Just as Mark Bittman noted in his book, this pattern of eating flouts (and reverses) the usual recommendation that the heavier meal be eaten in the morning, while the lighter (perhaps meatless) meal be eaten at night. But the fact is, I find it much easier to be disciplined about my diet during the day. At night, after work, I like to relax and indulge myself a bit. This usually includes my one glass of wine with dinner, and that one glass is just enough to weaken any resolve I have about dietary abstinence. And I like to have some dessert after dinner, usually a home made baked item such as a cookie or two, or a slice of cake. (If I have to bake it, and don't buy it, I don't eat so much sweet stuff.). Thus: it worked for ME to be disciplined with diet all day, and less so at night. To heck with common wisdom, I did what worked!

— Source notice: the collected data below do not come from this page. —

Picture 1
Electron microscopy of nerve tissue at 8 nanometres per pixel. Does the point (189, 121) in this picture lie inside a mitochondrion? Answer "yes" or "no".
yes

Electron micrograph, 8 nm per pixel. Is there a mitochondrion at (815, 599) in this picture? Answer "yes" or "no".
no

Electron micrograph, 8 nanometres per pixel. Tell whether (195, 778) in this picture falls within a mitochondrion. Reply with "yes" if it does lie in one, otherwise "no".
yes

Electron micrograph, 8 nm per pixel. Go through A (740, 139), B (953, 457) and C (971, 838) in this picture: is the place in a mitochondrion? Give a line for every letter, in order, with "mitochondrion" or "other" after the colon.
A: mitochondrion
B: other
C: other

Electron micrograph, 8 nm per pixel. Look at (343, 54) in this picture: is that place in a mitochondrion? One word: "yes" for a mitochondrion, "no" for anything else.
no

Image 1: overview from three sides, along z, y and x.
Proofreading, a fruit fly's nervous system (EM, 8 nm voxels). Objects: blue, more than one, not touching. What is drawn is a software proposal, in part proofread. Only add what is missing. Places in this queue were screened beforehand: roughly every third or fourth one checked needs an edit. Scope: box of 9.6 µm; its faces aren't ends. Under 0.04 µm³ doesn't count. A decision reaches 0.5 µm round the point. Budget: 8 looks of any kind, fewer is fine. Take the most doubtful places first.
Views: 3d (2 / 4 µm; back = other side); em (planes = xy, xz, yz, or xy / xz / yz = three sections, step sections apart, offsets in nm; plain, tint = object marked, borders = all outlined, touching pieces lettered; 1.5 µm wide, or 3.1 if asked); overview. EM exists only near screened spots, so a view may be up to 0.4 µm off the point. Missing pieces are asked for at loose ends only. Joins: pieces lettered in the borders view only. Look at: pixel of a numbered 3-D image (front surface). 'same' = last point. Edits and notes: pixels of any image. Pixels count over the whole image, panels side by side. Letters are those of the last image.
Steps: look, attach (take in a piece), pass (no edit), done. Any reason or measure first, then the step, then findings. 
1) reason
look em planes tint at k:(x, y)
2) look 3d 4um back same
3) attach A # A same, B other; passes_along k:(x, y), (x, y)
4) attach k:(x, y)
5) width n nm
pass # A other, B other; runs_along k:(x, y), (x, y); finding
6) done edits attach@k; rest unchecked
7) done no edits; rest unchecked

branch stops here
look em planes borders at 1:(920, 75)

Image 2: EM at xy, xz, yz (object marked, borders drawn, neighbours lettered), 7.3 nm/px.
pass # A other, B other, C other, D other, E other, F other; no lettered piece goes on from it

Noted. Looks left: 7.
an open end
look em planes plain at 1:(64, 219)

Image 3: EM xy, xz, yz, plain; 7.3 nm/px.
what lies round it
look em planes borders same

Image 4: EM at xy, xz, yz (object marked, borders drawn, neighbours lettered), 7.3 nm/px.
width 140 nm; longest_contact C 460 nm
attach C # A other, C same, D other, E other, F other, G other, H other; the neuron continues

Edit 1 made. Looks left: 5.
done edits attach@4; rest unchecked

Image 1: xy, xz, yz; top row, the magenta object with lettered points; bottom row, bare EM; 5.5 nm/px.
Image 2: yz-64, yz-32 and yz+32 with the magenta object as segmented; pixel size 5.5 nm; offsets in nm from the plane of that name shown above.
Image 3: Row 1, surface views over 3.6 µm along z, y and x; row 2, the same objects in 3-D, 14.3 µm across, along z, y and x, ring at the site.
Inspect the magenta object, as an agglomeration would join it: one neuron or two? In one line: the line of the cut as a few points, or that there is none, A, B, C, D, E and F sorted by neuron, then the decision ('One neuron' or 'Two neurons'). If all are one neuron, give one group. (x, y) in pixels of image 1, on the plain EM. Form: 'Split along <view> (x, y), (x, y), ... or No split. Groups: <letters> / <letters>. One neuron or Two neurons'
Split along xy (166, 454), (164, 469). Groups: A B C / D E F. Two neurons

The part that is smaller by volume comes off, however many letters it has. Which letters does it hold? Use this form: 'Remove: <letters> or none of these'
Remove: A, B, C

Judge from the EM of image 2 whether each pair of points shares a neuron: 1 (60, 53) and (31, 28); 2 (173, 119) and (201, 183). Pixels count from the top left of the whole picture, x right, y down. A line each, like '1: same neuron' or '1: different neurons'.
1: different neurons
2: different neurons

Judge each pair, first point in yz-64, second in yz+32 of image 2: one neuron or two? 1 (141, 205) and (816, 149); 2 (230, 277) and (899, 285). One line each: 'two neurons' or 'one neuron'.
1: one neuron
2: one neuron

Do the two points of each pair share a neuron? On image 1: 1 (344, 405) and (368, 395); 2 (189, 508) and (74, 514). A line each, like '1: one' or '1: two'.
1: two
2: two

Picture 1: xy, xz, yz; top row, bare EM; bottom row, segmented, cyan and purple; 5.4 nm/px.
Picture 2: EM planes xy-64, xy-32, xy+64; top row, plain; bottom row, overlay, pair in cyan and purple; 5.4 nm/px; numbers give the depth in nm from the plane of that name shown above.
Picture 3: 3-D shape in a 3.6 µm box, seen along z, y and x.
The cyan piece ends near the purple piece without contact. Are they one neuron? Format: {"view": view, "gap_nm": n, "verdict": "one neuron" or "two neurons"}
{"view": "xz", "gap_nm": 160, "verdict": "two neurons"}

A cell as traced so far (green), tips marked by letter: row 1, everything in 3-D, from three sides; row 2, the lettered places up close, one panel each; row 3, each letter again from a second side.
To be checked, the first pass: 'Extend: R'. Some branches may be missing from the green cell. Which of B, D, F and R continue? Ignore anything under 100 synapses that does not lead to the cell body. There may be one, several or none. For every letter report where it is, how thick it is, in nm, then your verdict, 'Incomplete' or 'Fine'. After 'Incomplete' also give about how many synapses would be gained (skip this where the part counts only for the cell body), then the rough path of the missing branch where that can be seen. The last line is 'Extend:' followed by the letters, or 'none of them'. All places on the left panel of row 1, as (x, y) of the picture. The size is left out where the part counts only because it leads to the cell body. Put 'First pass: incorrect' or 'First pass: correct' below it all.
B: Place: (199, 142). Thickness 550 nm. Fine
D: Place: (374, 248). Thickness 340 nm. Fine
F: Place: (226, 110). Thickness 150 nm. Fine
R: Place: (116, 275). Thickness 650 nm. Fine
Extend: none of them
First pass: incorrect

It looks to me like Mr. Bittman found the same routine true for him, only he includes avoiding meat in his day-time regimen. He has convinced me that cutting back on meat is not only healthful and wise, it is good for the environment and for industrially raised animals as well.
What if the entire population of the the United States suddenly reduced their meat consumption to one third, and replaced it with vegetables? The social, medical, environmental and economic changes would be enormous, and for the better. This is what is required for a sane way of eating, as Mark Bittman has outlined so well in his book. And with 75 recipes to get you started, you can begin immediately.
Because Food Matters. A lot more than we will ever know.